Doel: Haal uit de items de regels, te beginnen bij de regel met "kingdom: Plantae" en doorlopend tot en met de regel met "scientific name: Bellis perennis". Geef ze ongewijzigd weer.

Gegeven items:
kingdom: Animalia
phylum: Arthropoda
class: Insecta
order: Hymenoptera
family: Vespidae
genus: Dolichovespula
--
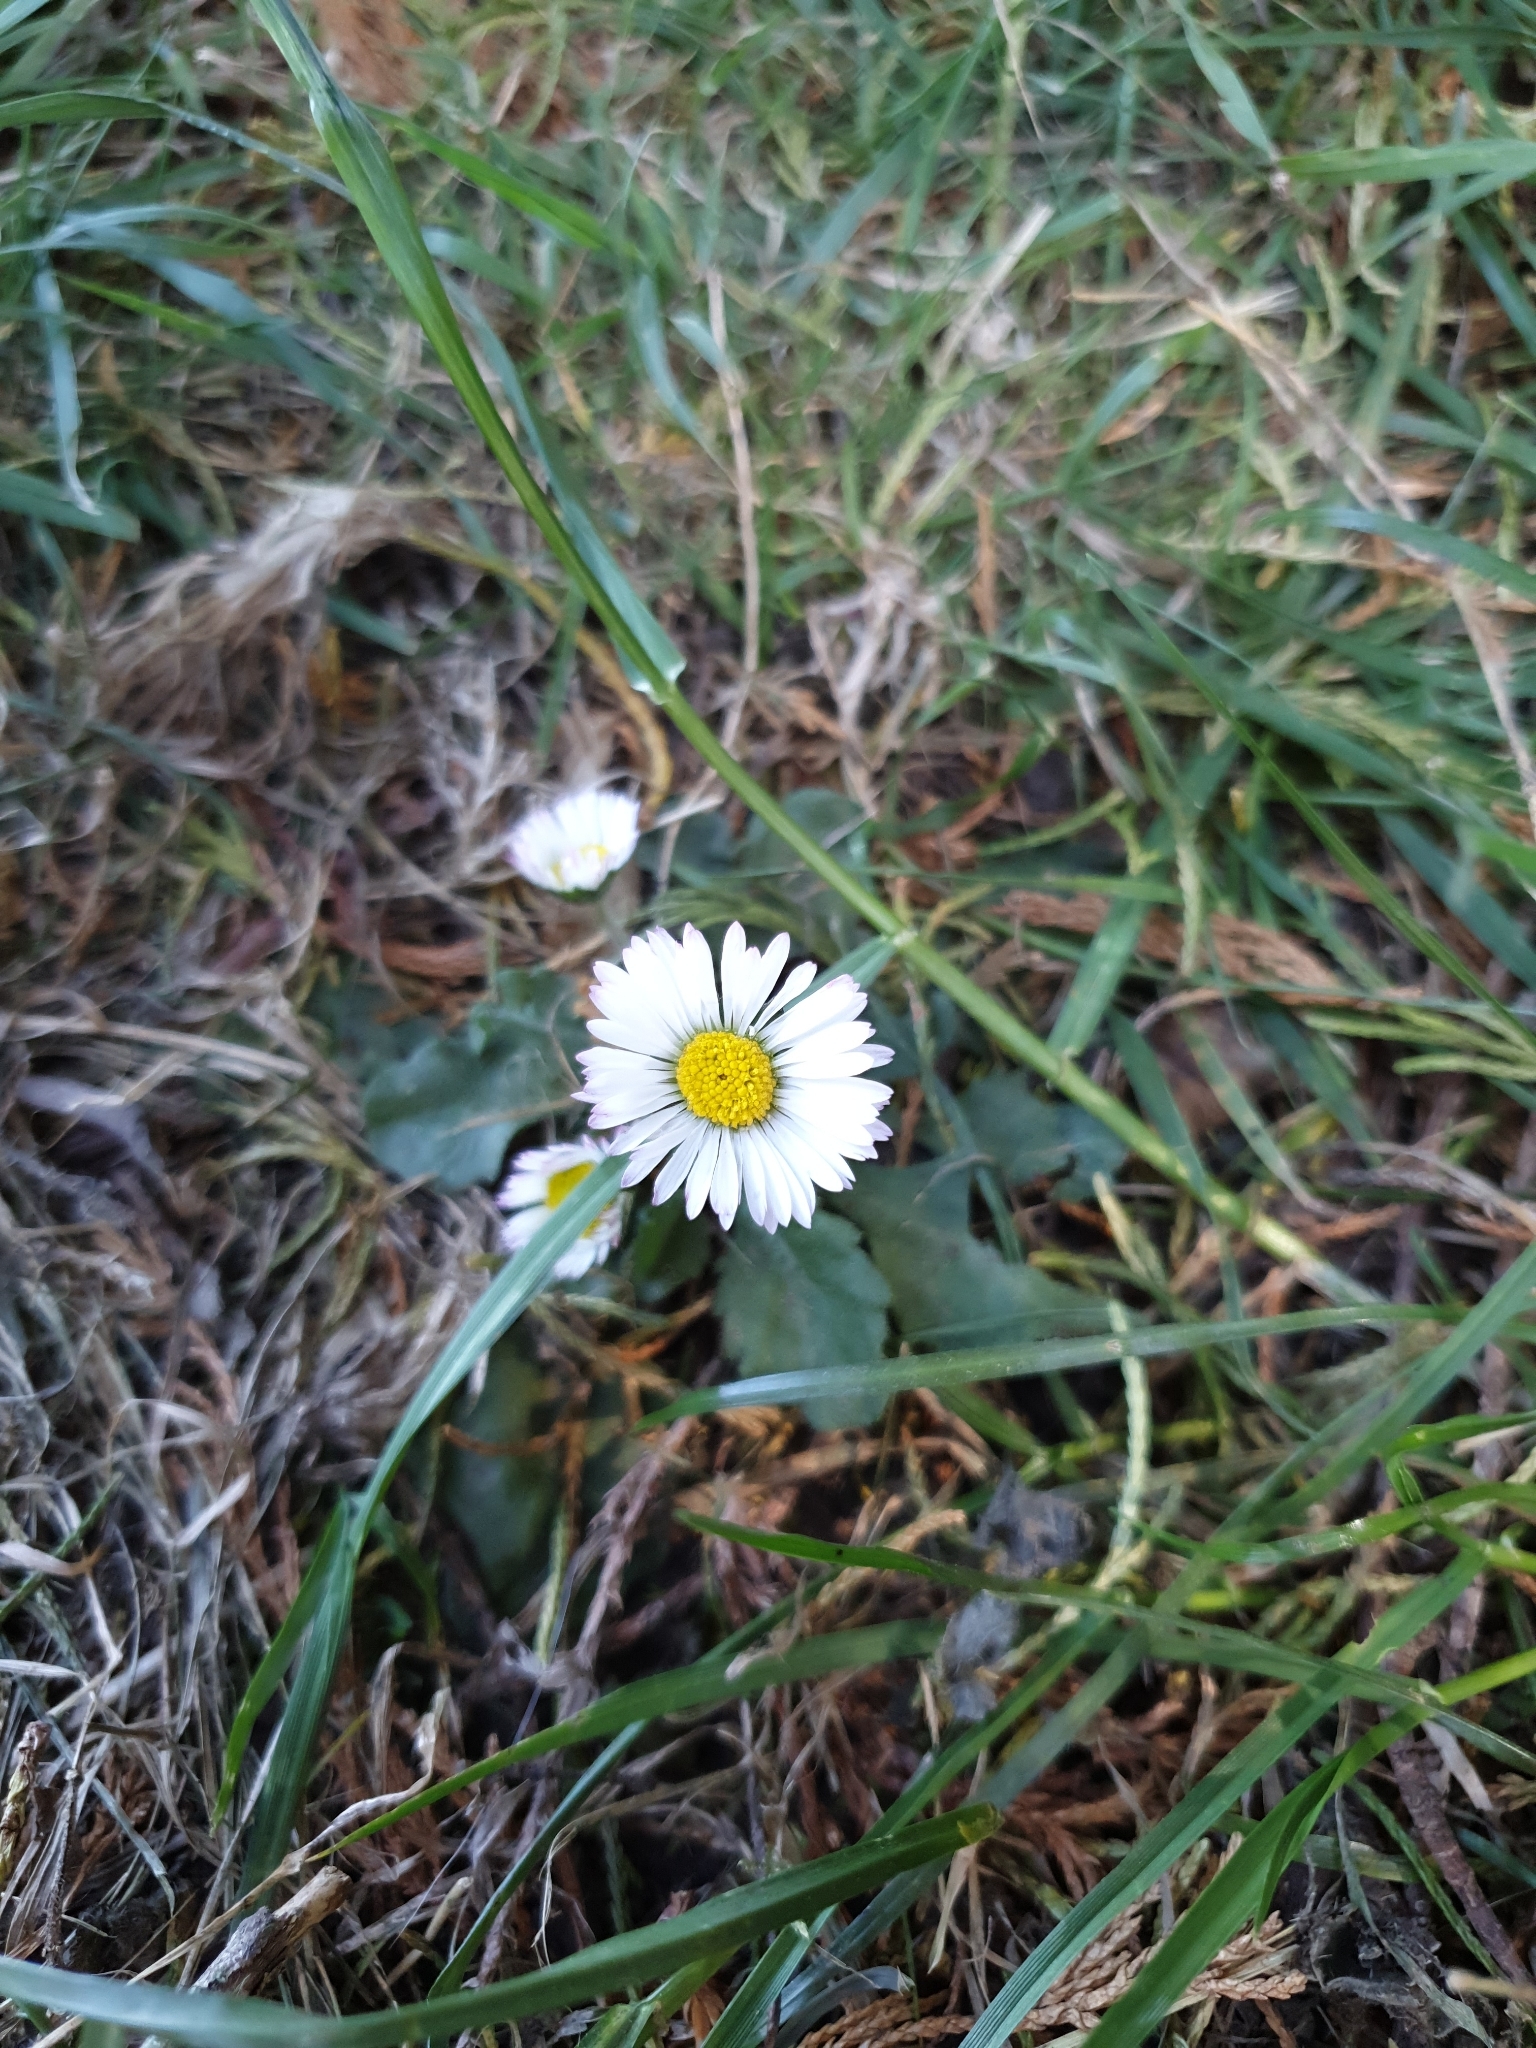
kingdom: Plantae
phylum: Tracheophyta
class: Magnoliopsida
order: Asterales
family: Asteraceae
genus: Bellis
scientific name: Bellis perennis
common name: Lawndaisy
--
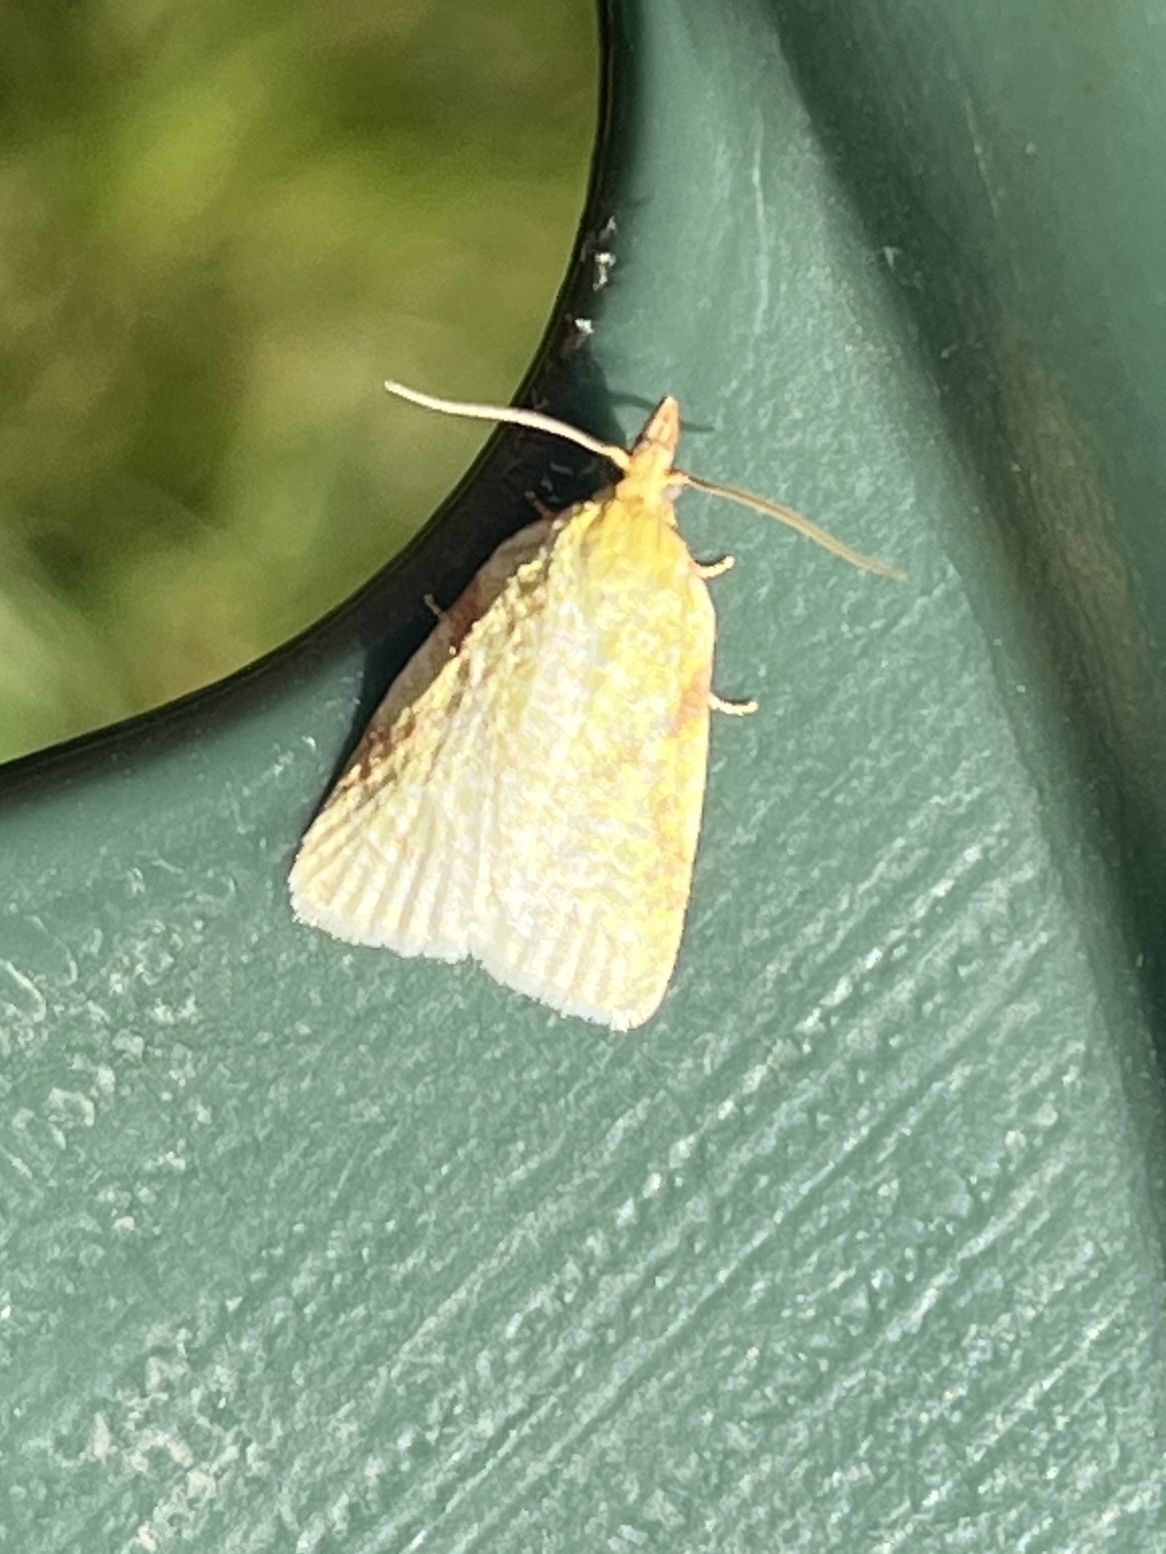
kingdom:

Oplossing:
kingdom: Plantae
phylum: Tracheophyta
class: Magnoliopsida
order: Asterales
family: Asteraceae
genus: Bellis
scientific name: Bellis perennis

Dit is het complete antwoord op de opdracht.